Marco Garzonio, Corriere della Sera 11/03/2013, 11 marzo 2013
I SEI CARDINALI LOMBARDI LA PATTUGLIA PIU’ NUMEROSA
Quella lombarda è la componente più numerosa dentro la già folta rappresentanza italiana al Conclave. Eppure è difficile immaginare un nucleo più eterogeneo per formazione, temperamenti, competenze, cursus honorum, idee di Chiesa e mondo. Francesco Coccopalmerio, Attilio Nicora, Gianfranco Ravasi, Giovanni Battista Re, Angelo Scola, Dionigi Tettamanzi — questi i nomi dei sei cardinali — recano impressi i caratteri di una terra che per storia, cultura, ethos popolare, ha offerto nel tempo e presenta tuttora un volto multiforme e complesso dell’esperienza religiosa. Il tratto unificante può essere riassunto in una predilezione diffusa, radicata nel carattere lombardo, per la presenza fattiva, la componente istituzionale, la visione «politica» nell’accezione alta del termine, che coinvolge cioè i principi e le regole della convivenza. Una visione pratica e realistica delle vicende ecclesiastiche e civili, indubbio retaggio delle fatiche secolari d’una regione crocevia di strade e scambi, impegnata nell’affrancarsi da domini stranieri, nel cercare l’indipendenza, nello sfruttare le risorse di una natura non sempre amica facendo conto su intelligenza e capacità personale nel trasformarle.

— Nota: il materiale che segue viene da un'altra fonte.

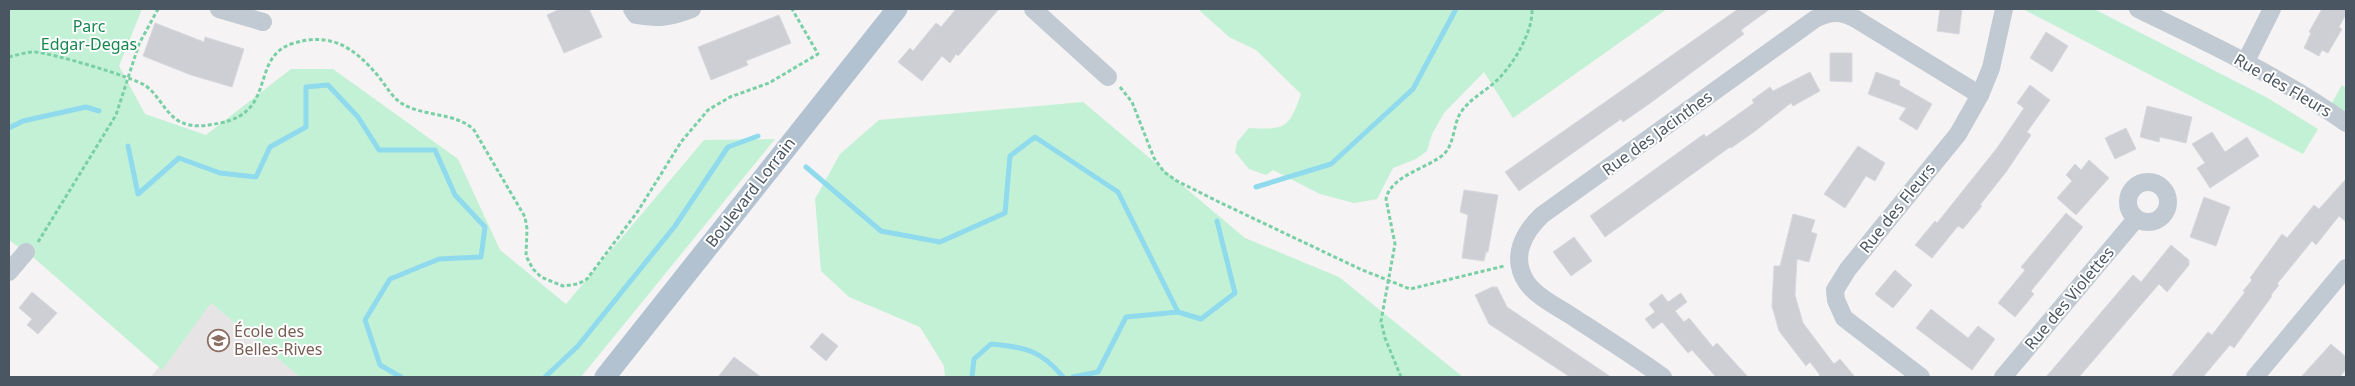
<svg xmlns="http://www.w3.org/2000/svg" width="2355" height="386" font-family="'Noto Sans',sans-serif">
  <rect width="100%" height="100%" fill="#f5f3f3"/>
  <polygon fill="#e6e4e5" points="211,303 300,377 151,377"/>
  <g fill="#c3f1d5">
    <polygon points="9,9 142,9 119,66 145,114 206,135 291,69 333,69 458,159 500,250 566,304 704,140 775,139 581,377 300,377 211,303 162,370 33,257 9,240"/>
    <path d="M1198,9h469l-154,109 -29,-46 -40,41 -12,21 -5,17 -11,8 -23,9 -16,31 -23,4 -34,-9 -47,-24 -7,5 -17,-6 -14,-17 2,-10 12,-14c37,2 40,0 52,-34l-45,-44 -27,-13z"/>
    <polygon points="2023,9 2094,9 2266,97 2318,129 2303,154"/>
    <polygon points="2342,85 2346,88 2346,123 2328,110"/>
    <polygon points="1083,102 1245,238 1339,277 1463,377 945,377 944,366 920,327 849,297 821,271 815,199 840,154 879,120"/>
  </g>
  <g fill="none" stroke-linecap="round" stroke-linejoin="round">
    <g stroke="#90daee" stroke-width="5">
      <polyline points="9,128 23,121 86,107 99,111"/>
      <polyline points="128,146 138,194 179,158 220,173 256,177 270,147 306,127 306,87 328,85 358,117 379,150 435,150 455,195 485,227 481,257 439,259 390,279 365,320 380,365 401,377"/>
      <polyline points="806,167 881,231 940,242 1005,213 1010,156 1035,137 1118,192 1178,312"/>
      <polyline points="1256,187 1331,164 1413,89 1456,9"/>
      <polyline points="545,377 578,346 675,226 728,147 758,136"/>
      <path d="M972,377l2,-18 17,-15c34,3 50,6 72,33"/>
      <polyline points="1073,377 1098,372 1126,317 1178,312 1201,319 1235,293 1217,221"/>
    </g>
  </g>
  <g fill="#cdcfd5" stroke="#d7d9de">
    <polygon points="560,9 589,9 602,37 564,53 547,15"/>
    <polygon points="956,9 999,9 958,56 956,54 950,63 942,56 922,81 898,62 910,48 913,51 936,23 941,27"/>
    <polygon points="1738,9 1770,9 1741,30 1744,34 1649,104 1623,122 1621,119 1519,191 1505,172"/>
    <polygon points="1940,9 1962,9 1959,34 1937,31"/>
    <polygon points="2322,9 2346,9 2346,14 2339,27 2342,29 2328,53 2322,50 2319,56 2304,48 2311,33 2309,32"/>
    <polygon points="779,15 791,43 746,61 748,65 711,80 698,47"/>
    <polygon points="155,23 204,42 205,37 244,49 232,87 191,75 143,56"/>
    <polygon points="2046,32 2068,46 2052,72 2030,58"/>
    <polygon points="1830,53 1852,53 1852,82 1830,81"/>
    <polygon points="1810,72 1820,91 1793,106 1791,103 1754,132 1731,148 1730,147 1605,237 1590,216 1704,134 1706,137 1754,103 1752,100 1770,87 1773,91"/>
    <polygon points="1876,72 1900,81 1899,85 1932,104 1917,130 1899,119 1906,108 1868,94"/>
    <polygon points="2030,85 2050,100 2027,132 2031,135 2006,172 1980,205 1982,206 1963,229 1958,226 1932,258 1915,245 1935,221 1937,223 1997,148 2024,108 2017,103"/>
    <polygon points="2147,106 2192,117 2186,143 2160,137 2159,142 2140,137"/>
    <polygon points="2126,128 2136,149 2115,159 2105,138"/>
    <polygon points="2212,132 2225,152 2247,137 2259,156 2210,188 2197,168 2205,163 2192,144"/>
    <polygon points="1858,146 1885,163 1875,181 1866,176 1845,208 1824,194"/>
    <polygon points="2089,160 2109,178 2076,215 2057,198 2072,181 2066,175 2075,164 2081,170"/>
    <polygon points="2346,179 2346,222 2339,216 2316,245 2312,241 2277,284 2279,285 2271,295 2272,296 2234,348 2230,345 2203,377 2171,377 2208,332 2212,335 2245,292 2243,291 2252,280 2250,278 2282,234 2287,238 2314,205 2319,209"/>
    <polygon points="1464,190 1498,195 1488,252 1486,252 1484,261 1462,258 1468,215 1460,212"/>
    <polygon points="2204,197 2230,207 2216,246 2190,237"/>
    <polygon points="2066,213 2083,227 2031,291 2034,294 2015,317 1998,303 2025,270 2021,267"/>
    <polygon points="1793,214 1815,220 1811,232 1817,234 1809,262 1797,259 1795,295 1803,323 1834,364 1840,359 1855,377 1818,377 1820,375 1810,362 1806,366 1779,331 1772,306 1774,266 1780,266"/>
    <polygon points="1574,237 1592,261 1571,276 1553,252"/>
    <polygon points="2171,245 2189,260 2189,265 2167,292 2159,284 2079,377 2046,377 2133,275 2141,282"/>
    <polygon points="1895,270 1912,285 1893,308 1875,294"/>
    <polygon points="1492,287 1497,287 1507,307 1611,377 1570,377 1489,324 1475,295"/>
    <polygon points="32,292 57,313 38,334 27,325 32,319 19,308"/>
    <polygon points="1681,293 1687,302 1675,311 1684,322 1689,318 1713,347 1717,343 1748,377 1716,377 1692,350 1688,353 1662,322 1653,329 1645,319 1655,312 1649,304 1662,294 1668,302"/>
    <polygon points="1931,309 1968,338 1978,326 1995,339 1972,370 1916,328"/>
    <polygon points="822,333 838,346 826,361 810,347"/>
    <polygon points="2331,344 2346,357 2346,369 2340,377 2301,377"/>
    <polygon points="734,357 761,377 718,377"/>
  </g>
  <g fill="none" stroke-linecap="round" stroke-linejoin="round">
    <g stroke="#7ad0a6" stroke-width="3" stroke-dasharray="4 2.5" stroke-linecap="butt">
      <path d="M9,57c8,-2 17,-5 26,-5 17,1 98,25 111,34 17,13 21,35 44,39 10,2 20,0 30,-2 57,-11 30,-64 71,-79 39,-13 63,3 88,33 7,9 13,20 22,26 22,14 55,9 73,27l51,87 2,12 -1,27 7,13 8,8 22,9 15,-2 9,-5 51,-68 43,-69 27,-32 22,-13 39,-14 49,-29 -26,-45"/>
      <polyline points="1120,87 1132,102 1154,158 1164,172 1177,181 1221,203 1360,269 1410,289 1504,266"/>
      <polyline points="38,242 116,115 139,44 158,9"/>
      <path d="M1401,377l-16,-39 -4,-17 14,-77 -9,-45c5,-24 41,-30 58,-45 11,-11 9,-30 17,-42 9,-13 23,-20 34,-30 18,-16 38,-50 37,-73"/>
    </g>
    <g stroke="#c1cad2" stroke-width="18">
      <polyline points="219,9 263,22"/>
      <path d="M632,9l4,6c22,4 36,2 56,-6"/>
      <polyline points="1033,9 1108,77"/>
      <path d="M2138,9c71,34 143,68 208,114"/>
      <polyline points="2245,63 2272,9"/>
      <circle cx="2148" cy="202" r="20"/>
      <polyline points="9,272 26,252"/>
      <path d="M1663,377c-29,-21 -59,-40 -90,-60 -15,-10 -35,-19 -46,-34 -17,-25 -4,-50 15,-68l273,-196c16,-8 26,-8 41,0l124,76"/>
      <polyline points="1921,377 1844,318 1836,300 1835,290 1848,269 1958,134 1980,95 1991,68 2004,9"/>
      <polyline points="2003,377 2136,219"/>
      <polyline points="2255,377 2346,268"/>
    </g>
    <polyline stroke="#b3c2d1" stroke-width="21" points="605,377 897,9"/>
  </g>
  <defs>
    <symbol id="school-ring" viewBox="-11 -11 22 22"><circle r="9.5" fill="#fff" stroke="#8d6e63" stroke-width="1.5"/><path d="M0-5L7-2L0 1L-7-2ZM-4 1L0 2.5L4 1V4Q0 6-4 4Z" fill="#8d6e63"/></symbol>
  </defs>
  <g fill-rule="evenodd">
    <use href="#school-ring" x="206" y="328" width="25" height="25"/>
  </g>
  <g text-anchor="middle" stroke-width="4" stroke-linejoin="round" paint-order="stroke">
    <g font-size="16" fill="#17864f" stroke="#fff">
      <text x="89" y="32">Parc<tspan x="89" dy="18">Edgar-Degas</tspan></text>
    </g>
    <g font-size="16" fill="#4a5661" stroke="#fff">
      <text transform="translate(2283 85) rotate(30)" y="6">Rue des Fleurs</text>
      <text transform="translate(1657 133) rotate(-36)" y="6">Rue des Jacinthes</text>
      <text transform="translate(750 192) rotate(-52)" y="6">Boulevard Lorrain</text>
      <text transform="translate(1897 208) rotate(-51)" y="6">Rue des Fleurs</text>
      <text transform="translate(2069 298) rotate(-50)" y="6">Rue des Violettes</text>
    </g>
    <g font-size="16" fill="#785e54" stroke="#fff" text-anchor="start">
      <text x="234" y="337">École des<tspan x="234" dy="18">Belles-Rives</tspan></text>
    </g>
  </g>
  <rect width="2355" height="386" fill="none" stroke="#4a5661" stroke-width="20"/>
</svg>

La Lombardia che fa e che governa sembra emergere dagli incarichi dei sei porporati. Solo due di essi hanno una lunga esperienza pastorale: Scola, arcivescovo di Milano, e il suo predecessore Tettamanzi. Gli altri ricoprono posti di vertice in settori importanti: presidente del Pontificio consiglio dei testi legislativi, Coccopalmerio; presidente dell’Autorità d’informazione finanziaria, Nicora; presidente per il Pontificio consiglio della cultura, Ravasi. Il cardinale Re, già ai vertici della potente Congregazione dei vescovi, proprio al Conclave svolgerà i compiti di Decano del Collegio cardinalizio, in quanto il cardinal Sodano, che pure ha quel ruolo, non entrerà nella Cappella Sistina avendo superato gli ottant’anni.

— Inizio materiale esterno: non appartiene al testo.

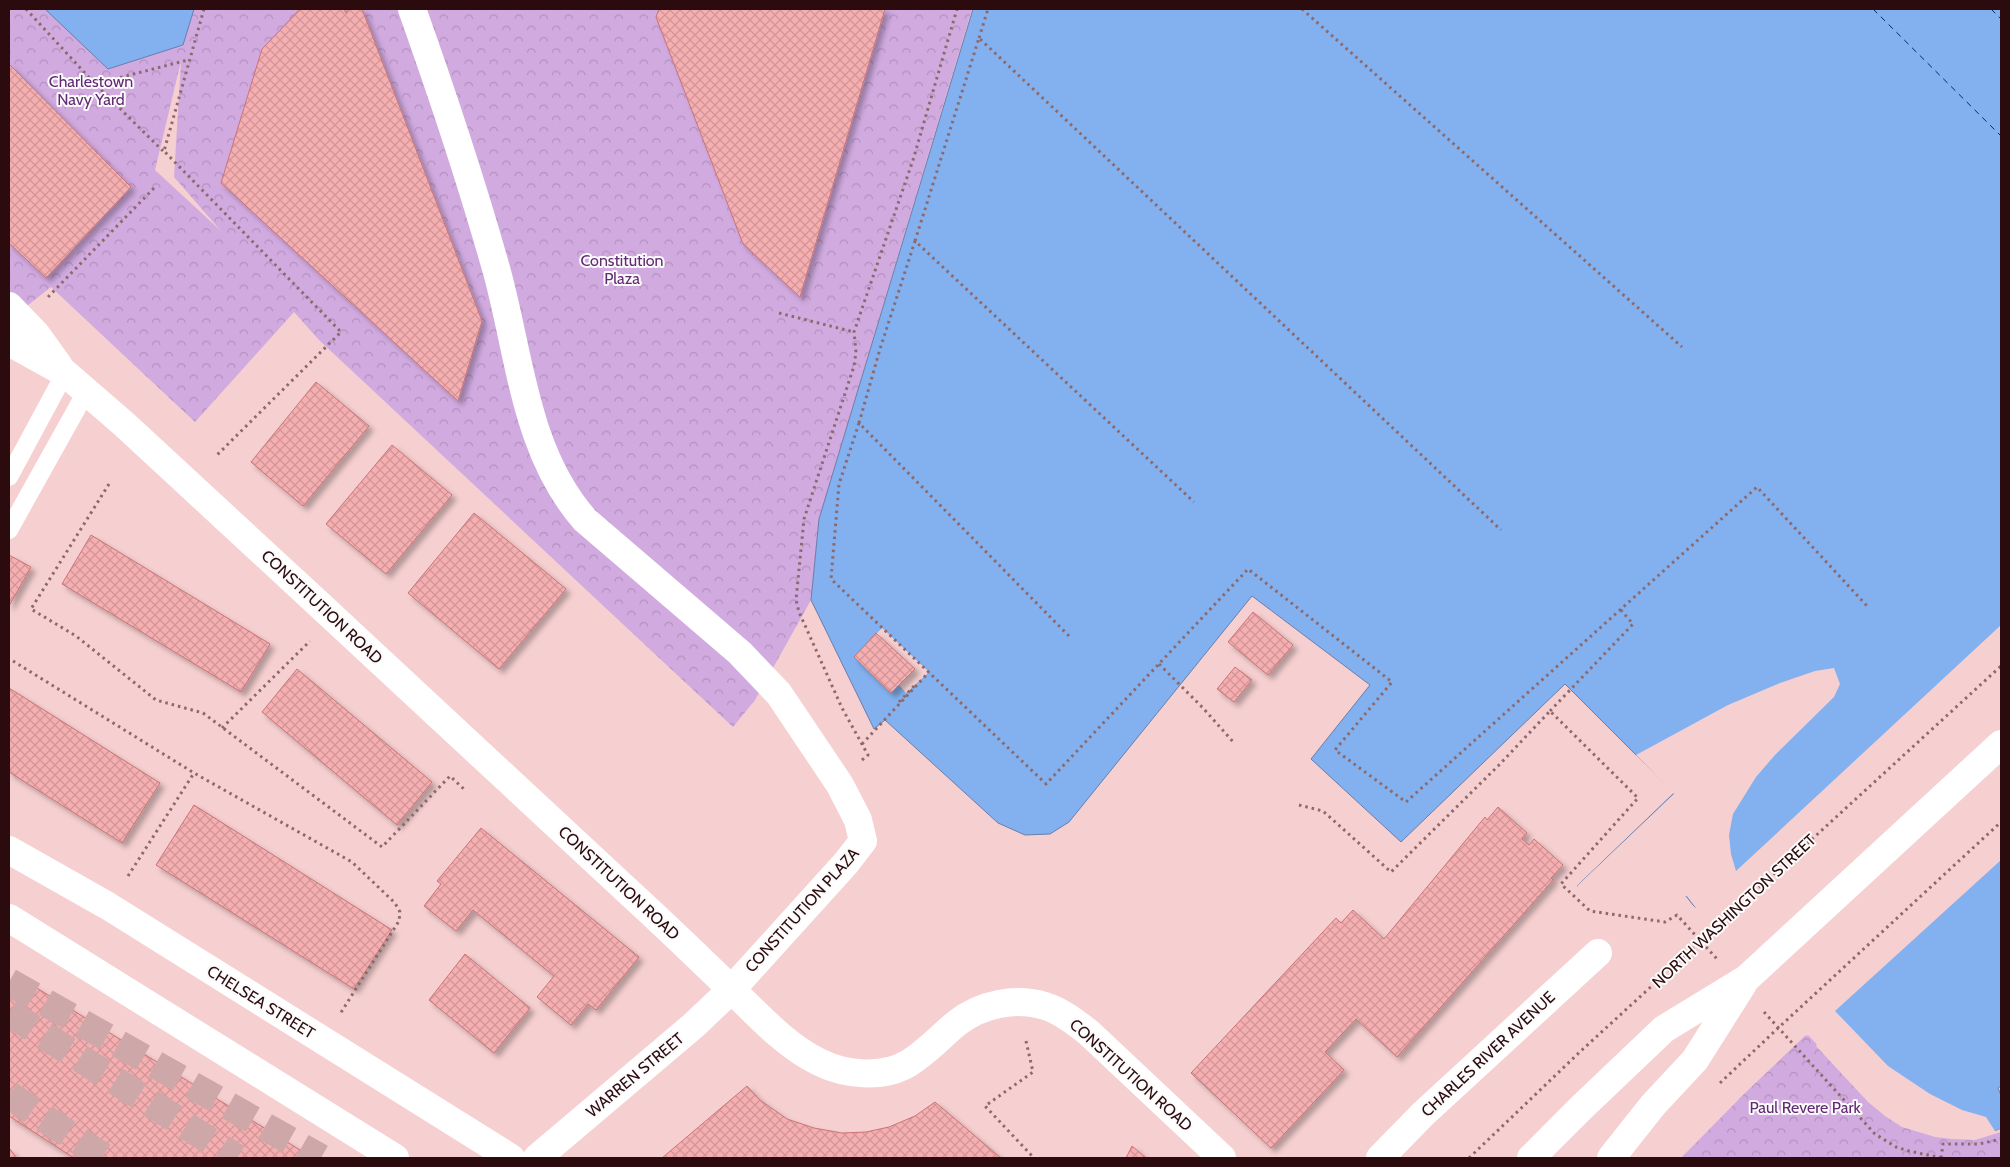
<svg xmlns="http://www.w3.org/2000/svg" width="2010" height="1167" font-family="Cabin,sans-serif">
<defs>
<pattern id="park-crowns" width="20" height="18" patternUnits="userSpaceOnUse" patternTransform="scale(1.25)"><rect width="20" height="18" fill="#d1aae0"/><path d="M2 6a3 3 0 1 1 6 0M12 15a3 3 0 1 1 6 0" fill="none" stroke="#b491bf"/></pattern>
<pattern id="building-cross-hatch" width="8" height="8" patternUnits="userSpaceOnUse" patternTransform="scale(1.25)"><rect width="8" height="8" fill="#f5afb1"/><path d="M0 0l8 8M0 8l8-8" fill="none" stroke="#d29597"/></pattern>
<filter id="shadow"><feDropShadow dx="4.5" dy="4.5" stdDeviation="2.5" flood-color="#0004"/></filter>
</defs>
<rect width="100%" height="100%" fill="#f6cfd0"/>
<path fill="url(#park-crowns)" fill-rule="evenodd" d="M9,9H145L182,47L194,9H972L819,519L811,600L755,700L733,727L319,340L294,312L195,422L51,287L9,320ZM181,61L174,177L221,231L155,170Z
M1807,1034L1870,1100L1986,1134L2001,1129V1158H1681L1745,1093Z"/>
<path fill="#83b0ee" stroke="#697eab" d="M45,9H194L183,45L108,69Z
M973,9H2001V1086L1998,1088L2001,1095V1129L1986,1134L1952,1136L1693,905L1686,896L1577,886L1674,793L1565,684L1401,842L1311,759L1370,685L1252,596L1069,822L1050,834L1025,835L998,823L885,720L874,729L811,600L819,519Z"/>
<path fill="#f6cfd0" d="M2001,625V860L1835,1011L1888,1066L1930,1094L1962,1110L1986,1117L1995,1131L2001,1129V1132L1975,1140L1952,1139L1935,1137L1902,1127L1885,1116L1868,1102L1816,1046L1817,1044L1809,1035L1806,1036L1694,910L1696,908L1687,896L1682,898L1579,888L1577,886L1674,794L1636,755L1728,705L1780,683L1815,671L1834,668L1840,684L1834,697L1775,755L1756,777L1733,814L1729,835L1731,854L1736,871Z
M882,628L929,672L906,693L899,685L891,693L854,657Z"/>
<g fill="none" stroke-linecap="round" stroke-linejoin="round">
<path stroke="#002b61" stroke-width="1" stroke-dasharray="6 5" stroke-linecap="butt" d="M1873,9L2001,136
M1991,9L2001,19"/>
</g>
<path fill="url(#building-cross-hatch)" stroke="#ca7378" filter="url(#shadow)" d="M300,9H344L346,13L349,9H362L482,321L458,401L221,183L262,49Z
M659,9H885L800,297L743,244L656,17Z
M9,64L131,187L46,278L9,243Z
M316,382L369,426L303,506L251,462Z
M392,445L452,495L386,574L326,524Z
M474,513L566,589L499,669L408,593Z
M91,535L270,644L241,692L62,584Z
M9,555L31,567L9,606Z
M1253,612L1293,645L1268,675L1228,642Z
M876,633L915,669L891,693L854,657Z
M1235,667L1252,680L1234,702L1217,689Z
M297,669L432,782L397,825L262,712Z
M9,688L160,783L122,843L9,772Z
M194,805L392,930L354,989L156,865Z
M1498,807L1527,833L1522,839L1529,845L1534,839L1563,865L1551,878L1553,880L1397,1057L1356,1019L1325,1052L1344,1070L1271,1148L1191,1073L1336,918L1341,923L1353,910L1384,939L1485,817L1487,820Z
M481,828L639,957L596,1010L588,1004L571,1025L537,997L554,976L473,910L456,931L424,906L441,884L437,881Z
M465,954L530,1008L494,1053L429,1000Z
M22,979L313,1158H74L9,1116V998Z
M747,1086L760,1100L787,1119L814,1128L842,1133L866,1132L889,1127L915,1116L935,1102L1001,1158H662Z
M1132,1146L1146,1158H1126Z
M9,1148L17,1158H9Z"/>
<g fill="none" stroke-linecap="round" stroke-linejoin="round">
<path stroke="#cea8a9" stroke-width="28" stroke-dasharray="28 14" stroke-linecap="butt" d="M9,982L321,1158
M9,1013L237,1158
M9,1095L105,1158"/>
<path stroke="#8d696b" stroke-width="3" stroke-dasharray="2.5 4" stroke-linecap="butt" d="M26,9L95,84L163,151
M204,9L164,151L341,332L217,455
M1302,9L1682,347
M979,38L988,9
M95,84L188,60
M915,241L979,38L1501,530
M48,297L155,187
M779,313L854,332
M859,423L839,484L831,579L1046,784L1248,569L1392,682L1335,750L1406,802L1757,487L1868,607
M109,484L31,609L76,636L156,700L203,713L382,847L450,776L466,791
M1069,636L859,423L880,349L915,241L1194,502
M13,661L194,773L352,862L395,903L400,912L399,921L340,1014
M1159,664L1203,708L1235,744
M899,702L914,686
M1550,711L1633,624L1620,609
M222,728L310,641
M862,744L929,672
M862,760L868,755L842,708L799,612L796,600L804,519L854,366L856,352L854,332L913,160L957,9
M1299,805L1323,811L1391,872L1499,765L1550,711L1638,798L1561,884L1590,911L1665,922L1677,915L1717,959
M128,876L194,773
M1764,1012L1875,1134L1896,1147L1909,1151L1941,1158
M1026,1041L1033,1072L985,1106L1034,1158
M1720,1083L1776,1030L2001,822
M1469,1158L1583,1049L2001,666
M1941,1158L1943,1144H1979L2001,1139"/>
<path stroke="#fff" stroke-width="18" d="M9,477L65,373
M9,530L86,392"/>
<path stroke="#fff" stroke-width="28" d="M412,9C443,96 472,183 497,272C520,356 525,452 585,520L740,653L779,694L840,785L858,820L863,841L846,863L732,989L694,1025L537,1158
M9,306L36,334L59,366
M9,342L65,373L125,425C295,581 464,740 633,896C667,927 700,959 733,991C759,1016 786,1046 819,1062C845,1075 883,1079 909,1063C927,1052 941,1036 957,1023C981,1004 1016,997 1045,1006C1061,1011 1075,1022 1088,1032L1222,1158
M1380,1158L1423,1114L1598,953"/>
<path stroke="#fff" stroke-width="28" d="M9,850L108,906L511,1158
M9,918L395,1158"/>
<path stroke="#fff" stroke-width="28" d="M1531,1158L1582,1107L1664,1029L1746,979L2001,744
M1611,1158L1653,1105L1695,1060L1743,984"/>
</g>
<g text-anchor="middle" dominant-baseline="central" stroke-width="4" stroke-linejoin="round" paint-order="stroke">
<g font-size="16" fill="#622975" stroke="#fbfbfb">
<text x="91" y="81">Charlestown<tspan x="91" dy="18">Navy Yard</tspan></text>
<text x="622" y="260">Constitution<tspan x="622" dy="18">Plaza</tspan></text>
<text x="1805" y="1107">Paul Revere Park</text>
</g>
<g font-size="16" fill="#2c0b0e" stroke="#fbfbfb">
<text transform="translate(322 607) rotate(43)">CONSTITUTION ROAD</text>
<text transform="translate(619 883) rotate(43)">CONSTITUTION ROAD</text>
<text transform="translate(802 910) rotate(-48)">CONSTITUTION PLAZA</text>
<text transform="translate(1734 911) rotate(-43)">NORTH WASHINGTON STREET</text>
<text transform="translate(261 1002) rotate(32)">CHELSEA STREET</text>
<text transform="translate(1488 1054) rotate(-43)">CHARLES RIVER AVENUE</text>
<text transform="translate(635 1075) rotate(-40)">WARREN STREET</text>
<text transform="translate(1131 1075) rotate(42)">CONSTITUTION ROAD</text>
</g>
</g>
<rect width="2010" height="1167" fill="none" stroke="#2c0b0e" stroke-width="20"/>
</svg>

Che figurino poi tra i porporati lombardi anche due personalità da più parti considerate in questi giorni tra i «papabili», cioè Scola e Ravasi, è segno ulteriore di una tradizione recente che ha posto la Lombardia in una posizione di straordinario privilegio e responsabilità nella storia della Chiesa. Per ben un terzo degli anni del secolo scorso, la cattedra di Pietro è stata retta da tre pontefici lombardi. Tra le due guerre, da Achille Ratti, che, col nome di Pio XI, ha governato dal 1922 al 1939. In piena Guerra fredda (ricordiamoci il Muro di Berlino) Giovanni XXIII ha inaugurato la nuova primavera dei cattolici, indicendo e avviando tra sorpresa e speranze il Concilio ecumenico vaticano II. Eredità raccolta e condotta faticosamente e sapientemente in porto da Giovanni Battista Montini, il Paolo VI del primo pellegrinaggio in Terra Santa d’un Pontefice, del discorso all’Onu, dei tanti viaggi nel mondo.
I precedenti, nel diritto e nelle consuetudini (in entrambi si sa quanto gli ambienti ecclesiastici siano esperti), di solito hanno due tipi di risvolti: possono costituire un’utile premessa per la continuità; al contrario, però, venir usati quali argomenti per sostenere l’opportunità di sperimentare soluzioni diverse. Ma a differenza della vecchia logica che non ammetteva alternative ai termini contrapposti, una terza via non è da escludere nel far pesare i voti delle porpore lombarde. L’indicazione la diede Benedetto XVI nell’ultima visita ad limina del suo pontificato, in cui ricevette i vescovi lombardi. Mimando il movimento di un grande compasso con un braccio puntato sulla Lombardia e l’altro che gira attorno cingendo tutti i Paesi, dal Mediterraneo al Mare del Nord, disse: «La Lombardia deve essere il cuore credente dell’Europa». Ecco, forse la chiave del ruolo lombardo sta proprio qui: nel contribuire a ridare un’identità di fede, di cultura, di pratica cristiana alla vecchia, stanca Europa. Lavorando per individuare un Papa di qui o di un altro continente poco dovrebbe importare, che vada alle radici del Vangelo portato da Pietro a Roma, non perché fosse rinchiuso nelle mura di una Curia, ma per irradiare il mondo. I lombardi, abituati a rimboccarsi le maniche nel momento del bisogno di tutti, non solo delle proprie esigenze, si cimenteranno in praticità e saggezza. Responsabilmente, secondo costume.